Hello Kris,

Since nobody has answered this, I'll take a crack at it.

For your first question, btcwallet requires a btcd chain server to be
running somewhere.  It doesn't have to be on the same machine as your
wallet, but you still need it running somewhere as wallet needs to ask
it chain-related questions.  So, the short answer is you can't get away
without having a copy of the block chain at the moment using btcwallet.

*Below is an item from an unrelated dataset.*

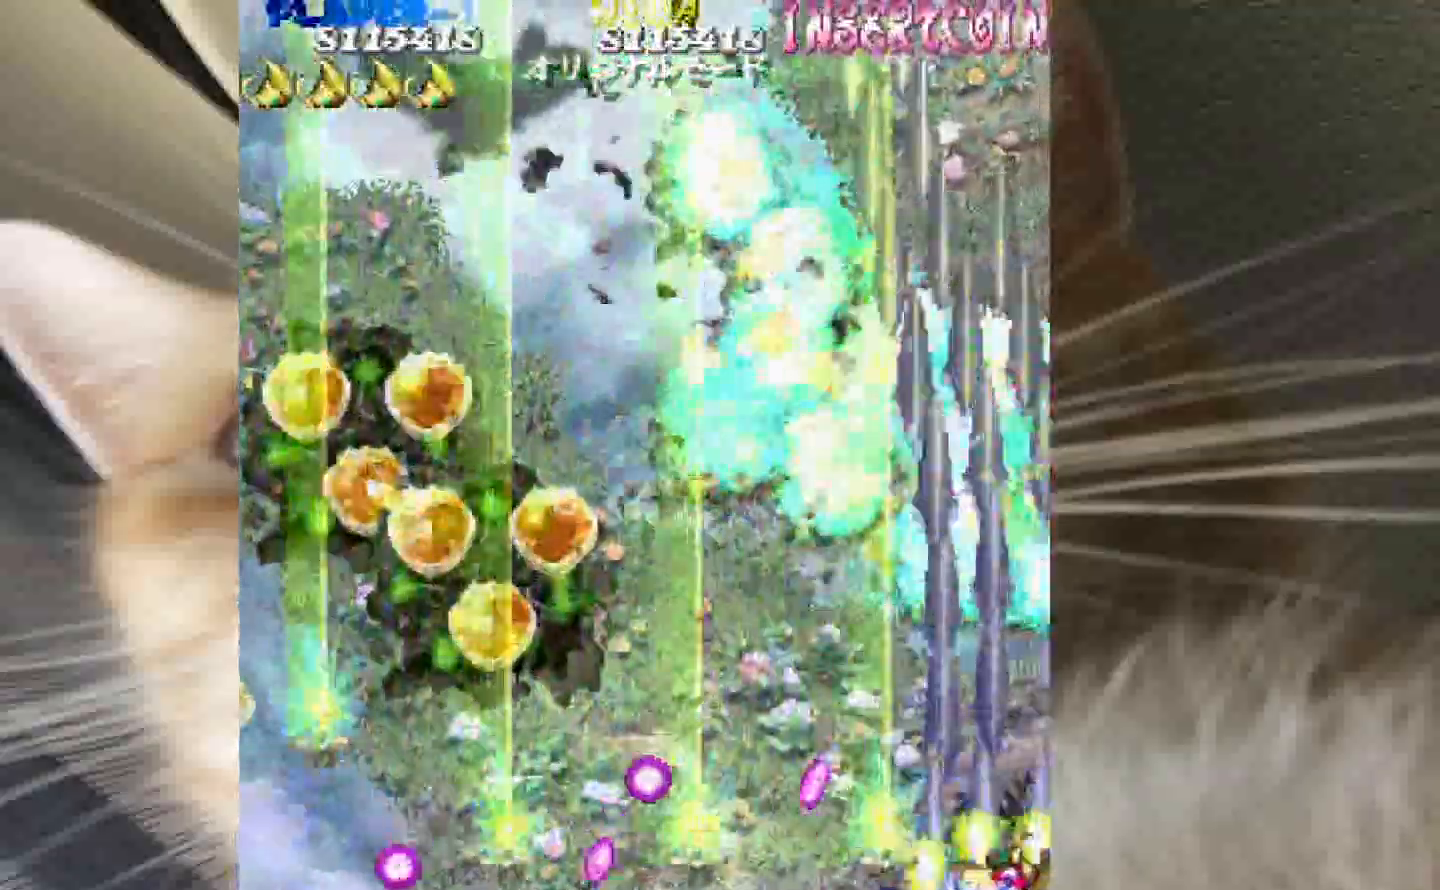
{"keys": ["1", "2", "shift", "z"], "events": [[67, "2", "up"], [150, "3", "down"], [350, "2", "down"], [350, "3", "up"], [383, "shift", "down"]]}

The only way you can currently get away without having a copy of the
block chain is by using an SPV wallet (btcwallet is NOT an SPV wallet).
 In that case you don't run any full verification software (such as btcd
or bitcoind).  In exchange for not running a full node, you give up some
security in that you have to trust the portion of the network you are
connected to has honest nodes.

For your second question, if you connect with btcwallet (or btcd
depending on your application's particular needs) via websockets, the
performance is much higher than bitcoind because you don't have all of
the overhead of constantly creating and tearing HTTP connections for
every request.  With the websocket interface, you create one connection
and the stream of information simply flows asynchronously over the open
connection.  The websocket interface also provides notifications of
various events such as balance changes so you don't have to poll for it
like you do with bitcoind.

With that out of the way, btcd is extremely stable while btcwallet is
still under pretty heavy development.  Due to that, we have not yet
stress tested btcwallet to find the limits.  I have personally tested a
few hundred clients against btcd and it handled it with no issues where
the same stress test failed against bitcoind (issues with too many
connections, responses outside of a timely window, etc).  Given that
data point, my guess is btcwallet will also handle things over
websockets quite well, but as I said previously, we have not tested that.

On 5/5/2014 11:30 AM, kris wrote:
> Hello, i was considering switching to btcd and wallet instead of
> bitcoind for convenience and perhaps not having to host the blockchain.
> Is this possible atm?
> 
> I need to communicate with the service using php too, and it has to be
> able to be stable with thousands of customers. How is the performance vs
> bitcoind and is it feasible to use in such a project now?